Gilbert is not working in a vacuum. He is one of a growing number of scholars engaged in the relatively new field of happiness studies, an interdisciplinary area comprising psychologists, neuroscientists, philosophers and economists.
At Harvard, economists Max Bazerman, Sendhil Mullainathan and David Laibson are notable in the field. A behavioural economist, Laibson is an expert on retirement-savings plans who studies why people tend to devalue the future in favour of present gratification.
At Princeton, Daniel Kahneman has co-written a standard work,
Well-Being: The Foundations of Hedonic Psychology. Ed Diener at the University of Illinois at Urbana-Champagne is studying the relationship of income to happiness.
Launched in 2000, there is even a peer-reviewed
Journal of Happiness Studies, of which Diener is co-editor.
While some see it as a soft subject, understanding happiness may be extremely relevant today, says moral philosopher Sissela Bok, due to a worldwide rise in living and health standards and a drop in birth rates and infant mortality. More people expect to be happy.
In Canada, University of British Columbia economist John Helliwell is the country's leading figure in happiness studies. Helliwell, whose book
Globalization and Well-Being won the Donner Prize in 2003, has studied the happiness that comes from social affiliation and its relationship to productivity.

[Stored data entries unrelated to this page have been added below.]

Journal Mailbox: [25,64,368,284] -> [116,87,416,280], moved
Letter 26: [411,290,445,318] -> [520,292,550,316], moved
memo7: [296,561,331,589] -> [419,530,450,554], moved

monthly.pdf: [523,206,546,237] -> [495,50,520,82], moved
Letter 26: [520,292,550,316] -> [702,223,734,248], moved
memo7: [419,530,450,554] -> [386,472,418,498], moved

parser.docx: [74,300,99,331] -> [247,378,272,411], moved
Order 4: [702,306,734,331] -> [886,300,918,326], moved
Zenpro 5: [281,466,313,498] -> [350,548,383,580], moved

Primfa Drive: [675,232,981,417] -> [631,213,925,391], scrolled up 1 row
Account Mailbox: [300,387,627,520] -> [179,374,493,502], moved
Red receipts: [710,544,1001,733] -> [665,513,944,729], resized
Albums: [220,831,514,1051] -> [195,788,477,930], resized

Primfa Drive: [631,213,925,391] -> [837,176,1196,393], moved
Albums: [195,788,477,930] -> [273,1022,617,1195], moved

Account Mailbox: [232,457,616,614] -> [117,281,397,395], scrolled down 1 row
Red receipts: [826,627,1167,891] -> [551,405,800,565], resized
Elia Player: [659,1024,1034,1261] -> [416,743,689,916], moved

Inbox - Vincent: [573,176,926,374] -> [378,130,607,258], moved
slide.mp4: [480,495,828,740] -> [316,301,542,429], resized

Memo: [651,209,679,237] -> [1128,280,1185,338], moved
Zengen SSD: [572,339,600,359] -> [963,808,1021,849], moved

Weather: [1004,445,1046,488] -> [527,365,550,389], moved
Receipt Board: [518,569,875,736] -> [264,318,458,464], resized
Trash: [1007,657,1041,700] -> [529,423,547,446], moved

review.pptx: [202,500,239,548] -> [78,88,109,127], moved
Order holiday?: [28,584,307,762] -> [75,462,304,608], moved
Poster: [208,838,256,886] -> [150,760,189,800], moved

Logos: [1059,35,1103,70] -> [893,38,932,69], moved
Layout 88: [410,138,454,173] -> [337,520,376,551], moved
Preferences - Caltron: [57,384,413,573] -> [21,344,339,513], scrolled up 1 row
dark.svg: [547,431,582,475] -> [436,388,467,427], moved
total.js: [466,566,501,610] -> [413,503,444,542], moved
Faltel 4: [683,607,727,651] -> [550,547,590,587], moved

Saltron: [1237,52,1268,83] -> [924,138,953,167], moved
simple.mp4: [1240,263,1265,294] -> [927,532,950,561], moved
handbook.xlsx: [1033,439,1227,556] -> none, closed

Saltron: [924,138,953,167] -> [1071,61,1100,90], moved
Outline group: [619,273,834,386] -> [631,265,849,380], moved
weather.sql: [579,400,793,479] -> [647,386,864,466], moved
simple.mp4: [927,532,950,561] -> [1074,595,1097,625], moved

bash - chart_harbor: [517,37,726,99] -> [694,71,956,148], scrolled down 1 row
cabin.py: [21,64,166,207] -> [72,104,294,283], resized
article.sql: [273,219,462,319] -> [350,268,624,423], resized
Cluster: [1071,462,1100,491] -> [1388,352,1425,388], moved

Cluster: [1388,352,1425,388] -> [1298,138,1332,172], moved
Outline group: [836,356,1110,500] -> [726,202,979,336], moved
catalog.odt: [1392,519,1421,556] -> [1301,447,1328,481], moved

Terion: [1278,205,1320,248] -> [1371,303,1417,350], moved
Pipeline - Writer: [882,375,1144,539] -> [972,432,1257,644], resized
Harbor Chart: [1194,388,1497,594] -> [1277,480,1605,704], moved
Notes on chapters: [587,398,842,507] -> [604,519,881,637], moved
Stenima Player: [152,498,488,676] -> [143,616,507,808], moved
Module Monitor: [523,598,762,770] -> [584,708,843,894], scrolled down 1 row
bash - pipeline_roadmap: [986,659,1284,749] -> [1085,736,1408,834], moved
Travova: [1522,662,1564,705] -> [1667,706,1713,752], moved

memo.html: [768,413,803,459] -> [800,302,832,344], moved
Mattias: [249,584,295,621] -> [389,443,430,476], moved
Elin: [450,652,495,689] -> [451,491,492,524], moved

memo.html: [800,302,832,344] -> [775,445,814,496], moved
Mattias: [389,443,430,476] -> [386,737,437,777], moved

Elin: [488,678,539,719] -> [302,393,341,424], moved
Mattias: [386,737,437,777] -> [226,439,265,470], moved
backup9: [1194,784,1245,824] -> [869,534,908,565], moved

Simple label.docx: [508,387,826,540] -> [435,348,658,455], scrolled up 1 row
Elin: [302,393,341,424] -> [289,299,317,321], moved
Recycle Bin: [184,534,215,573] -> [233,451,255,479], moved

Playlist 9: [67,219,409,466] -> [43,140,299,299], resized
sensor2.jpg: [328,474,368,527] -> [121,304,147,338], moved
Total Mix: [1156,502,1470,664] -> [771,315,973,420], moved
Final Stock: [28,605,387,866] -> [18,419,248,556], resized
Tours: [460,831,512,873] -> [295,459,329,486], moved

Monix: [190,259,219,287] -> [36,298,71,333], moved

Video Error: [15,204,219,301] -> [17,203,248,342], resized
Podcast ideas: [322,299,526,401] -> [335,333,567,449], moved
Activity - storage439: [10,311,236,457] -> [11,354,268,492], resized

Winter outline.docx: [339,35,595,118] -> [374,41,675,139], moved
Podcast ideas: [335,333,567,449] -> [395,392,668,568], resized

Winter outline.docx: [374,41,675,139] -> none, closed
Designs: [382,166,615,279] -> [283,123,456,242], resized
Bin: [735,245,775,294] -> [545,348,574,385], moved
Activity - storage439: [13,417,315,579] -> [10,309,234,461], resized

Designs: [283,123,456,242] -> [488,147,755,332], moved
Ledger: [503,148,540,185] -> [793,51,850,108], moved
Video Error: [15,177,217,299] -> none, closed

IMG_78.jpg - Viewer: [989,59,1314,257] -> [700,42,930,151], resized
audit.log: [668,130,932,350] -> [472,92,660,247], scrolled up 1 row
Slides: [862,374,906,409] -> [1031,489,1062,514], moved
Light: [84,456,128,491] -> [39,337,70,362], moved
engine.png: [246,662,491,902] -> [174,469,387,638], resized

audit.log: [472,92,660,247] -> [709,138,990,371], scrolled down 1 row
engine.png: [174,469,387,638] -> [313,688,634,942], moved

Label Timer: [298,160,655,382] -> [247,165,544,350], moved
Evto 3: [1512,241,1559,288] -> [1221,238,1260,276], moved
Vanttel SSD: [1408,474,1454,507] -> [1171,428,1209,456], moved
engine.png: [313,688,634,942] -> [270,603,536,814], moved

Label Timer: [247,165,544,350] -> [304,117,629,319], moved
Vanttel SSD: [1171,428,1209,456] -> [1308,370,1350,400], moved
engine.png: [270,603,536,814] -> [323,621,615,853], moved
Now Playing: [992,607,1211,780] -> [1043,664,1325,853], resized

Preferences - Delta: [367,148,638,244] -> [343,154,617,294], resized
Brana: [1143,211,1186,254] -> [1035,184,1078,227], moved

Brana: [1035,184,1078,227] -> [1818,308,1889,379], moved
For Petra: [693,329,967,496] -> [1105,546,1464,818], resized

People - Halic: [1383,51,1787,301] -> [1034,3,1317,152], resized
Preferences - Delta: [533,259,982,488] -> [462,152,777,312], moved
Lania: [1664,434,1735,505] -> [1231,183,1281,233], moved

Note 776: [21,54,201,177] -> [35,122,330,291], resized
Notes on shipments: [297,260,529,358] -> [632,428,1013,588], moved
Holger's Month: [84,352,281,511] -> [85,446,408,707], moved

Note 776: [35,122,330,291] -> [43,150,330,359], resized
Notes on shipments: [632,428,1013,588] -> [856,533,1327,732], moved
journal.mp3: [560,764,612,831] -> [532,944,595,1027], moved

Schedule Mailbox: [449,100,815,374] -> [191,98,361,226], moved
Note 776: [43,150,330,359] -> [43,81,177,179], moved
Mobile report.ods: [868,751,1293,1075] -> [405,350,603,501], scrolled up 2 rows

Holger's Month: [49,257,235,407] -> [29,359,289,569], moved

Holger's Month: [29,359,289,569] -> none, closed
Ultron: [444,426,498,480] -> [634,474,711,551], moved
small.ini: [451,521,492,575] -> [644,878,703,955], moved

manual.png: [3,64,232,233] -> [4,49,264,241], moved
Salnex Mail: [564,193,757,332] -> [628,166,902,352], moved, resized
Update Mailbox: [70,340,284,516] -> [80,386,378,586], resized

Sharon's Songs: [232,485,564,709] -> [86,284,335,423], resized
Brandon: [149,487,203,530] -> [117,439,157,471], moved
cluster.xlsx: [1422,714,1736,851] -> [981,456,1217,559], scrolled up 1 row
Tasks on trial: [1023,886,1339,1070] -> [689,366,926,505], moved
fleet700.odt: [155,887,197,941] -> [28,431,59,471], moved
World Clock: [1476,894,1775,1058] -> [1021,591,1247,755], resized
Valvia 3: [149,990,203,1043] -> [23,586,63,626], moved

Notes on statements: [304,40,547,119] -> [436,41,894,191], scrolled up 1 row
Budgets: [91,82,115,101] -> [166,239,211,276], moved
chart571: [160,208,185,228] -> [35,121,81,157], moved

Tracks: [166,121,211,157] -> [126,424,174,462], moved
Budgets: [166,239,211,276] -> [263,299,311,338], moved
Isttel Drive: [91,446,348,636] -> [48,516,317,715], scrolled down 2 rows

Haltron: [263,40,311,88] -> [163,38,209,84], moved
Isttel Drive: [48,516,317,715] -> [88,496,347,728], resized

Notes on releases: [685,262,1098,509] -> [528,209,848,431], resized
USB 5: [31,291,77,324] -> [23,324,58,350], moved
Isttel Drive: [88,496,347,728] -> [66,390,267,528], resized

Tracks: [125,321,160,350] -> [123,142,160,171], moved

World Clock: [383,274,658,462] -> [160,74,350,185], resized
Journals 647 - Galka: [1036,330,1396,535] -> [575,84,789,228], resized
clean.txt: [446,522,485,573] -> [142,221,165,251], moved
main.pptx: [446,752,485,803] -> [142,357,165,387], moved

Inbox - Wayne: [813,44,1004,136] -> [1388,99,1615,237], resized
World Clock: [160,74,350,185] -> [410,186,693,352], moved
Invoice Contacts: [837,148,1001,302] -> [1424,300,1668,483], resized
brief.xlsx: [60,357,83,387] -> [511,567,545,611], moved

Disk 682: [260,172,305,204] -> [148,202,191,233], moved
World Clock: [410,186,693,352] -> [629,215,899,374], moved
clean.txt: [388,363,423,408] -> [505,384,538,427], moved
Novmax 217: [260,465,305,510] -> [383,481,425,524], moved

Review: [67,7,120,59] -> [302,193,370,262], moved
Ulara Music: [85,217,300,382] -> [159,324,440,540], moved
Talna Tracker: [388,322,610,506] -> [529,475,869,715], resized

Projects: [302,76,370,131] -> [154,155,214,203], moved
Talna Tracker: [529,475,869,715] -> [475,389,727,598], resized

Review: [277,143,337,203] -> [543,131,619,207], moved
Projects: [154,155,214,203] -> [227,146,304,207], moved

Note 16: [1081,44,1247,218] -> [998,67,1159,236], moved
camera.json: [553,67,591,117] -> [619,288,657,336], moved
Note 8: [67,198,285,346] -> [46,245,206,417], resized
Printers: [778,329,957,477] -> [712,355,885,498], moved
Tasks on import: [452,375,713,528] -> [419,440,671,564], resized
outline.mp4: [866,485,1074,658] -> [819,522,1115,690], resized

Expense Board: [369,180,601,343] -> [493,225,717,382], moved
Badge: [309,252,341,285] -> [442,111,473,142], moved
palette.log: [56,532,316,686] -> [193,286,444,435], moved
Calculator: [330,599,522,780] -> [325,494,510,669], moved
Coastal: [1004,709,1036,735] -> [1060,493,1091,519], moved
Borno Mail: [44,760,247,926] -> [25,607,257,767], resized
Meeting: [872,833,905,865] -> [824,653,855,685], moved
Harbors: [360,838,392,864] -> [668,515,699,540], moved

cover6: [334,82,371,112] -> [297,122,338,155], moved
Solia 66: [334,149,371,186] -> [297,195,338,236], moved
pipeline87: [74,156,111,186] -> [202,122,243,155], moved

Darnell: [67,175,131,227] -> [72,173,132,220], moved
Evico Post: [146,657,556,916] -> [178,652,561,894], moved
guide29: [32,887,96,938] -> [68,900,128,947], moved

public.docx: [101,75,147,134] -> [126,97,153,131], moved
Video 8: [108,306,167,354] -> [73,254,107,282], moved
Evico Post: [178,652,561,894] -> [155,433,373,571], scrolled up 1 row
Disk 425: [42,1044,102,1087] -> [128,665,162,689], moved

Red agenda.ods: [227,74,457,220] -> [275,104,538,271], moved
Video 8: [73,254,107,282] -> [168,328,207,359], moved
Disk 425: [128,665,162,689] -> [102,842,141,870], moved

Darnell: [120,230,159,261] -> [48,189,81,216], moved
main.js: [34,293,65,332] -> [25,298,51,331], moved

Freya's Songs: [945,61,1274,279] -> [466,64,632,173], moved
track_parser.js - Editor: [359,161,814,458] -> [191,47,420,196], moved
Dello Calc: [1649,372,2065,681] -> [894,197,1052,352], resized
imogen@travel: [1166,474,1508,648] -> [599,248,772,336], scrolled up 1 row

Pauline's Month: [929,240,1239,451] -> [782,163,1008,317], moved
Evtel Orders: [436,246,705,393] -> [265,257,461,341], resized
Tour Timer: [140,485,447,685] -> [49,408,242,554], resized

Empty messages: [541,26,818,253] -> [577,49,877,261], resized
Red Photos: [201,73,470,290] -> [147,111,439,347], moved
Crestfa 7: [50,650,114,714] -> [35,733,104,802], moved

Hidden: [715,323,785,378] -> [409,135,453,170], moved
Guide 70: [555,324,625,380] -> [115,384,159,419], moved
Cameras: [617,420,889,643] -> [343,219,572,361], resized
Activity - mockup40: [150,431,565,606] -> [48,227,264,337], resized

One of the problems in happiness studies is how to measure outcomes. You can't build a science on something that can't be measured. Gilbert, however, says that self-reporting, the method used by his lab, is perfectly reliable.
"We just ask people how they feel right now. The eye doctor relies on you telling him what you see. Vision, like happiness, is subjective, yet they have built a whole science of optometry on this."
Is there a better way to predict what will make us happy than using our imagination?
"Yes," he says, "but no one wants to use it. It's called surrugation, and it circumvents biases and errors. If you want to know how happy you'll be if you win the lottery, ask a lottery winner — it's a mixed blessing. Will having children make you happy? Observe people who have them."
People discount this approach because of what Gilbert calls "the myth of fingerprints."
"Most of us have the illusion of uniqueness," he says. "We believe that other people's reactions won't tell us about our likes and dislikes. But we are remarkably similar. We share the same biology, and others' experiences can teach us a great deal about our own.
"As long as we maintain our illusions about our uniqueness, we will continue to ignore information that's in front of our noses."